▶ **Description of the task**:
When a picture appears among the records, leave it out, and copy all else exactly.

---*---

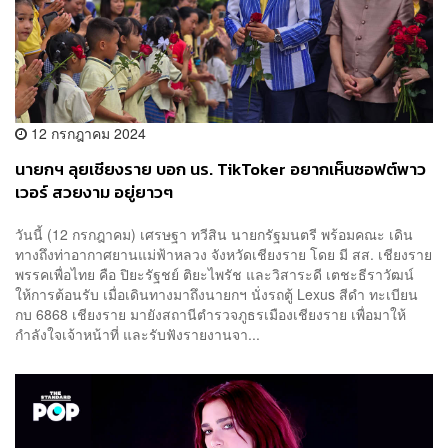
12 กรกฎาคม 2024
นายกฯ ลุยเชียงราย บอก นร. TikToker อยากเห็นซอฟต์พาว
เวอร์ สวยงาม อยู่ยาวๆ
วันนี้ (12 กรกฎาคม) เศรษฐา ทวีสิน นายกรัฐมนตรี พร้อมคณะ เดิน
ทางถึงท่าอากาศยานแม่ฟ้าหลวง จังหวัดเชียงราย โดย มี สส. เชียงราย
พรรคเพื่อไทย คือ ปิยะรัฐชย์ ติยะไพรัช และวิสาระดี เตชะธีราวัฒน์
ให้การต้อนรับ เมื่อเดินทางมาถึงนายกฯ นั่งรถตู้ Lexus สีดำ ทะเบียน
กบ 6868 เชียงราย มายังสถานีตำรวจภูธรเมืองเชียงราย เพื่อมาให้
กำลังใจเจ้าหน้าที่ และรับฟังรายงานจา...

---*---

▶ **Task result**:
12 กรกฎาคม 2024
นายกฯ ลุยเชียงราย บอก นร. TikToker อยากเห็นซอฟต์พาว
เวอร์ สวยงาม อยู่ยาวๆ
วันนี้ (12 กรกฎาคม) เศรษฐา ทวีสิน นายกรัฐมนตรี พร้อมคณะ เดิน
ทางถึงท่าอากาศยานแม่ฟ้าหลวง จังหวัดเชียงราย โดย มี สส. เชียงราย
พรรคเพื่อไทย คือ ปิยะรัฐชย์ ติยะไพรัช และวิสาระดี เตชะธีราวัฒน์
ให้การต้อนรับ เมื่อเดินทางมาถึงนายกฯ นั่งรถตู้ Lexus สีดำ ทะเบียน
กบ 6868 เชียงราย มายังสถานีตำรวจภูธรเมืองเชียงราย เพื่อมาให้
กำลังใจเจ้าหน้าที่ และรับฟังรายงานจา...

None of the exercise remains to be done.